Fonte: Valor Econômico
Por Joice Bacelo
Empresa em recuperação judicial pode ser dispensada de apresentar as certidões de regularidade fiscal e trabalhista para contratar com o poder público. O Tribunal de Justiça de São Paulo (TJ-SP) se posicionou desta forma ao julgar, recentemente, pedido de uma fabricante de álcool em gel.
A decisão, da 1ª Câmara Reservada de Direito Empresarial, flexibiliza uma regra que consta, de forma taxativa, na Lei nº 11.101, de 2005, que regula as falências e os processos de recuperação judicial. Segundo o inciso II do artigo 52, o juiz pode determinar a dispensa de certidões negativas para que o devedor exerça as suas atividades, “exceto para contratação com o poder público”.
Relator do caso, o desembargador Gilson Miranda, afirma não se tratar de “uma dispensa geral e irrestrita”. Pode haver abrandamento da regra, acrescenta, quando isso for necessário para o soerguimento da companhia que está em crise. “Se justifica para permitir a continuidade das atividades e prestígio ao princípio da preservação da empresa”, diz o desembargador no seu voto (processo nº 2215483-91.2019.8.26.0000).

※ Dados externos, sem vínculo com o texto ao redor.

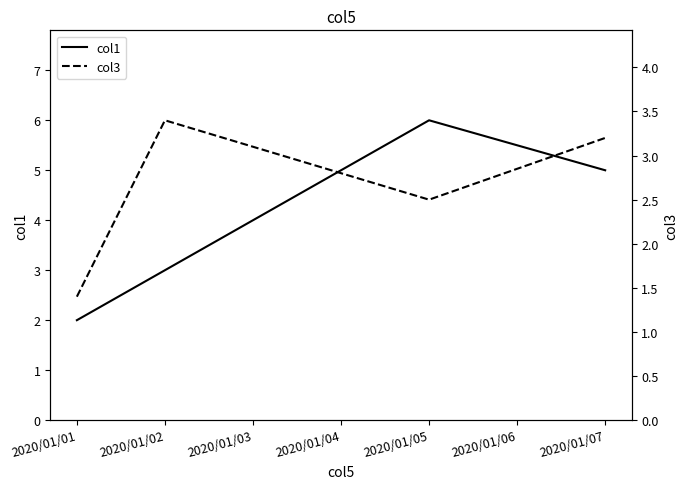

Which category has the lowest value across all series?

2020/01/01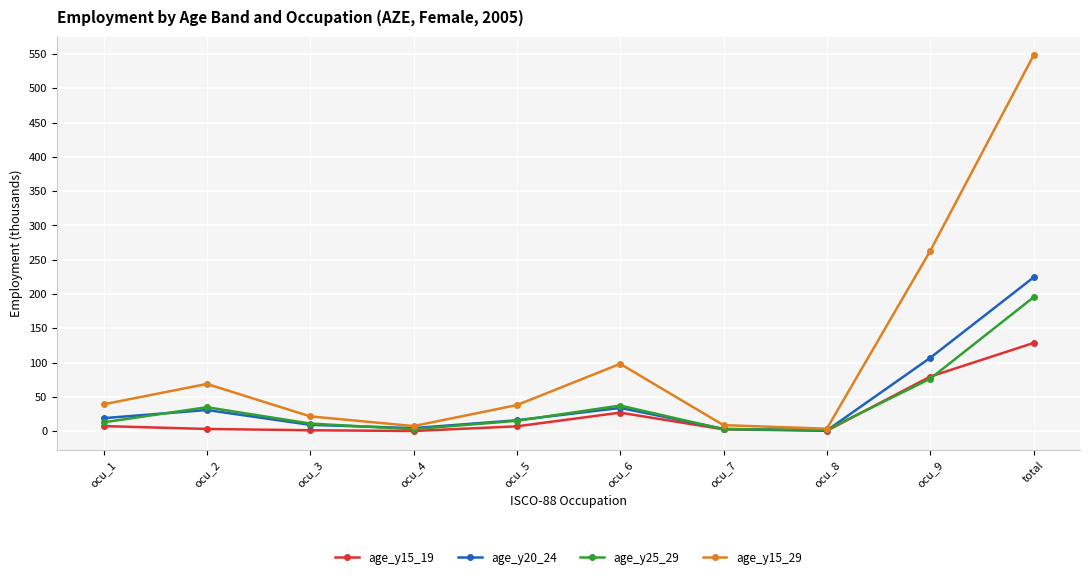

Which series has the largest range (max minus min)?

age_y15_29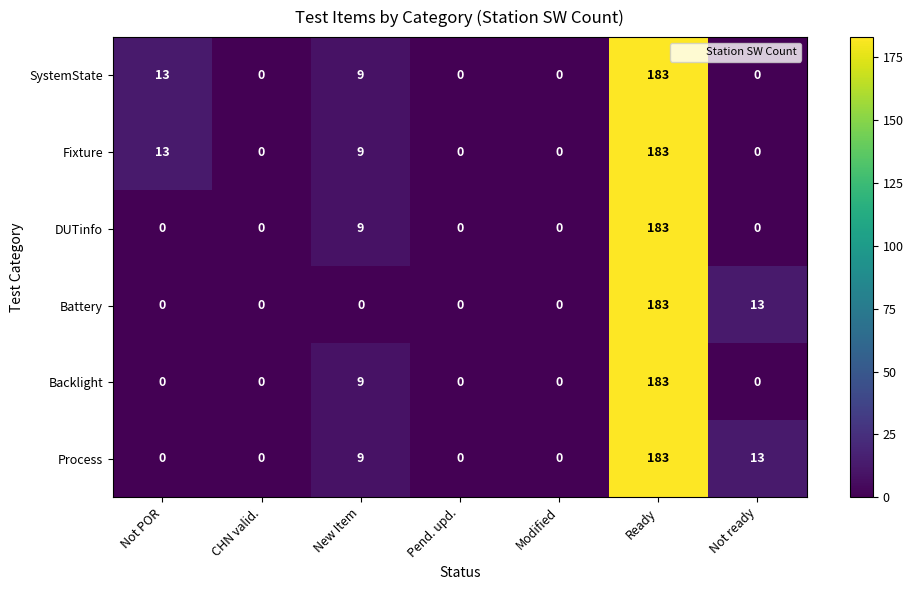

Which category has the highest value across all series?

Ready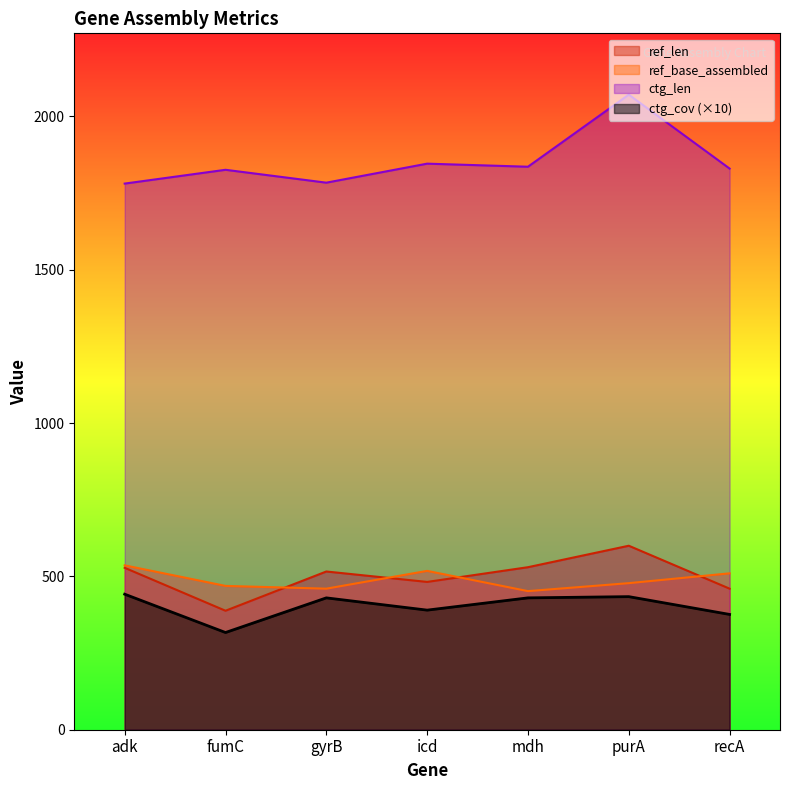

The value of ctg_cov at adk is 625. True or false?

False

A decisão, unânime, reforma sentença proferida na comarca de Pederneiras. Ao negar o pedido da empresa, a primeira instância do Judiciário levou em consideração, além da lei, o fato de que a dispensa das certidões poderia implicar na quebra de concorrência entre os participantes, já que por não recolher tributos estaria em vantagem em relação aos demais.
Representante da companhia no caso, o advogado Ricardo Siqueira, sócio do escritório RSSA, chama a atenção, no entanto, que a empresa não ficará desobrigada do recolhimento de impostos com a decisão que autoriza a dispensa das certidões. “São coisas diferentes”, afirma. “Não dá para tratar os diferentes de forma igual.”
A fabricante de álcool em gel buscava a autorização do Judiciário para poder fechar contrato de fornecimento do produto com o Exército brasileiro. “Precisamos gerar oportunidade de negócio para as empresas e não colocar impedimento, mais do que nunca. Permitir que a empresa se recupere é permitir que ela volte a pagar tributos, volte a gerar renda, que toda a roda continue girando ou volte a girar”, diz o advogado.
Uma decisão semelhante a de agora já havia sido proferida pela mesma 1ª Câmara Reservada de Direito Empresarial do TJ-SP no ano passado. Os desembargadores afirmaram, na ocasião, tratar-se de “medida razoável” e “apta a auxiliar no soerguimento da empresa em recuperação”. Esse caso envolveu uma fabricante de concreto, cuja a atividade era dirigida a serviços específicos para o poder público (processo nº 2069058-95.2019.8.26.0000).
Há também decisões do Superior Tribunal de Justiça (STJ) sobre o assunto. Em uma delas, no ano de 2018, a 1ª Turma decidiu que empresa em recuperação judicial pode participar de licitação se demonstrar, na fase de habilitação, ter viabilidade econômica (AREsp 309867).
Os ministros, nesse caso, levaram em conta a Lei nº 11.101 e a Lei nº 8.666, de 1993. “A interpretação sistemática dos dispositivos leva à conclusão de que é possível uma ponderação equilibrada dos princípios nelas contidos, pois a preservação da empresa, de sua função social e do estímulo à atividade econômica atendem também ao interesse da coletividade, uma vez que se busca a manutenção da fonte produtora, dos postos de trabalho e dos interesses dos credores”, disse o relator do caso, ministro Gurgel de Faria, em seu voto, ao julgar a questão.